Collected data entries
————————
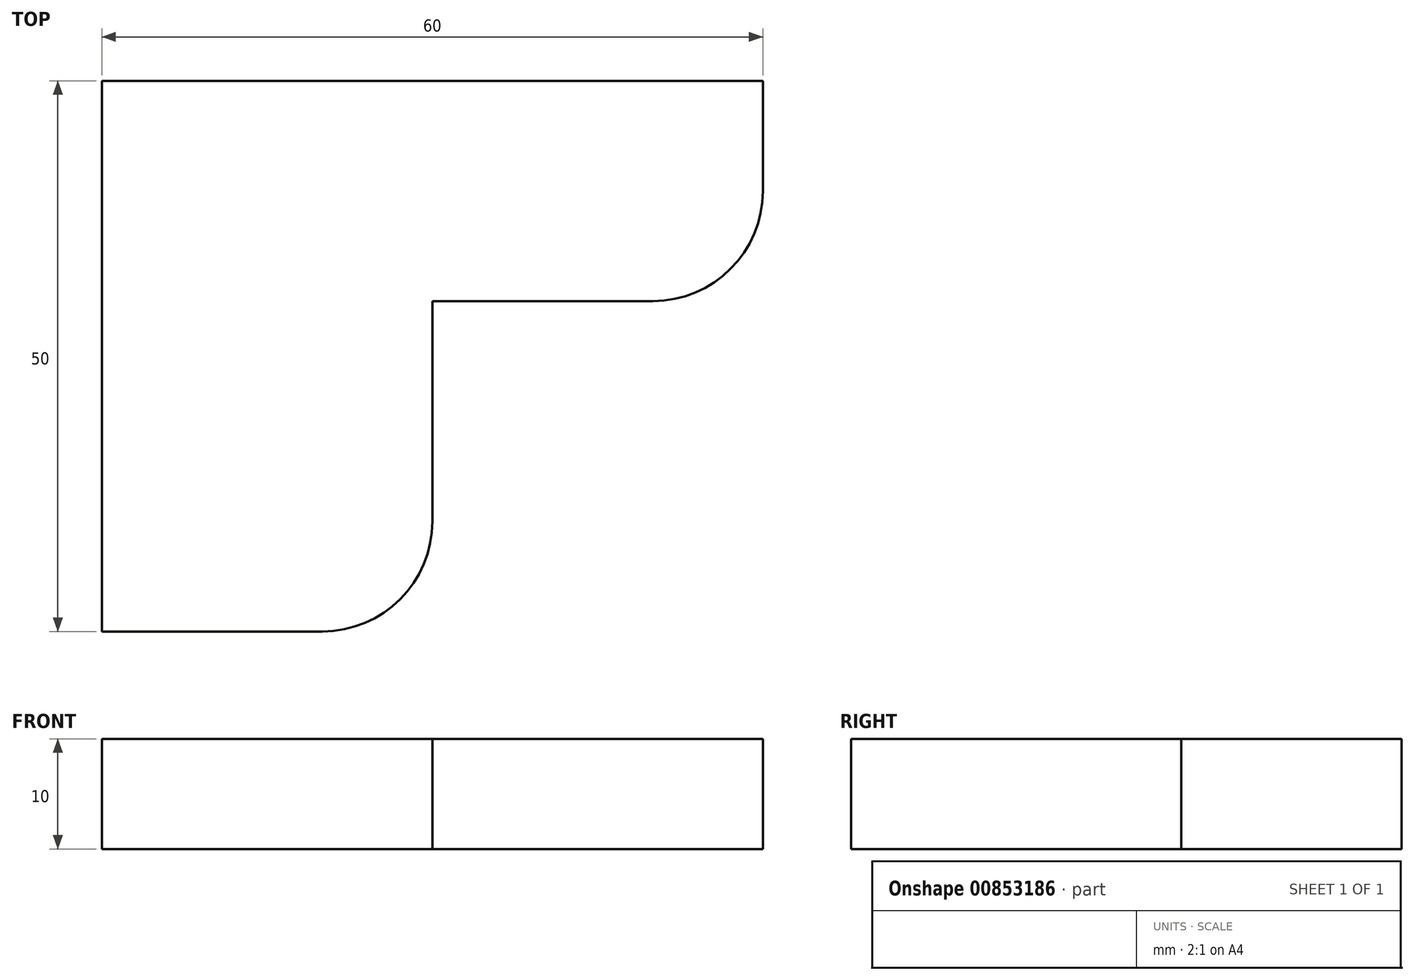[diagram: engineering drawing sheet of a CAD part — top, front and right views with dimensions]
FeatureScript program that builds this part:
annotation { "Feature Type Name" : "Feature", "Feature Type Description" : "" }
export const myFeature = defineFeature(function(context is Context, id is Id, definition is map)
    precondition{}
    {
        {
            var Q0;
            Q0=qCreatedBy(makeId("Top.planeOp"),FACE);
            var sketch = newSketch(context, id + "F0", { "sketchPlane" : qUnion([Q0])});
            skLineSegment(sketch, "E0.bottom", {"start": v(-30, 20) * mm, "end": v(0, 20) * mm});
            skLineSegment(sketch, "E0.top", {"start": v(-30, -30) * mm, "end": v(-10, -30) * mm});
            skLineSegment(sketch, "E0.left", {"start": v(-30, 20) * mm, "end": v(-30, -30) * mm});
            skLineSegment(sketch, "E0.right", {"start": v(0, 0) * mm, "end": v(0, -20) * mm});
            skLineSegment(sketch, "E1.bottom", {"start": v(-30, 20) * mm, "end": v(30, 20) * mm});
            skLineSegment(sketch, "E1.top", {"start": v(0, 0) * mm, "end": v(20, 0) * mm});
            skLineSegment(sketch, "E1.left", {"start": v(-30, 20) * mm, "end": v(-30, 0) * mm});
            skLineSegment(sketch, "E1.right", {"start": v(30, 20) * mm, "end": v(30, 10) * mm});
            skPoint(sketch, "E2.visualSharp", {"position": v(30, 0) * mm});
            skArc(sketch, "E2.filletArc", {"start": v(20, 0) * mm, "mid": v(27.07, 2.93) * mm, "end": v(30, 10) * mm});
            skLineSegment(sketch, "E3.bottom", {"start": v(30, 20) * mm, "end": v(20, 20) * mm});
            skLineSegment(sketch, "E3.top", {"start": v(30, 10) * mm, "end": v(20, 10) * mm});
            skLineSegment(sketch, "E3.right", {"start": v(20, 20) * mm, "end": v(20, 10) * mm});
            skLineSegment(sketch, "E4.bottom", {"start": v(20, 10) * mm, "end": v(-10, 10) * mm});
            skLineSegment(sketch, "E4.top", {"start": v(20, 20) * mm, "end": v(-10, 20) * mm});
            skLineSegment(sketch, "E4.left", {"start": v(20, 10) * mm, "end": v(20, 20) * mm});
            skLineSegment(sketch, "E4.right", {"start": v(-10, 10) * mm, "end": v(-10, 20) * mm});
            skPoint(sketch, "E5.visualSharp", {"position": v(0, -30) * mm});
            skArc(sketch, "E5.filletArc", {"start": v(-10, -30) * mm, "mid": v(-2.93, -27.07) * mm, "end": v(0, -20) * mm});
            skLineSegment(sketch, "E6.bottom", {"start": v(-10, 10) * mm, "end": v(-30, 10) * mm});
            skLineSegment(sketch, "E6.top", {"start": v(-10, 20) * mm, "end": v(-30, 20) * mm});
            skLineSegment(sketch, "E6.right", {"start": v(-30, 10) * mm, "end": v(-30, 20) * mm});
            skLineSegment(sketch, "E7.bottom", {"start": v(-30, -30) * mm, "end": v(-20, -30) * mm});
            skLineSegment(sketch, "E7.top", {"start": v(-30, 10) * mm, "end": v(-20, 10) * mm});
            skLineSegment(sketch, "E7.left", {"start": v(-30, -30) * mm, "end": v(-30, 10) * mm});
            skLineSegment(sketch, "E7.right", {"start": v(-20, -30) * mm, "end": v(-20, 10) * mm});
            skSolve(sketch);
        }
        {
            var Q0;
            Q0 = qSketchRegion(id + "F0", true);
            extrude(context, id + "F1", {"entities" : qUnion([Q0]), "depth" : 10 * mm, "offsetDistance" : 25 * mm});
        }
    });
————————
_Problem details:_ Update the rows from the very start through the line holding "export const myFeature", inclusive, replacing "program" with "script" and keeping everything else the same. Leave the pictures out of your answer.

_Result below:_
[diagram: engineering drawing sheet of a CAD part — top, front and right views with dimensions]
FeatureScript script that builds this part:
annotation { "Feature Type Name" : "Feature", "Feature Type Description" : "" }
export const myFeature = defineFeature(function(context is Context, id is Id, definition is map)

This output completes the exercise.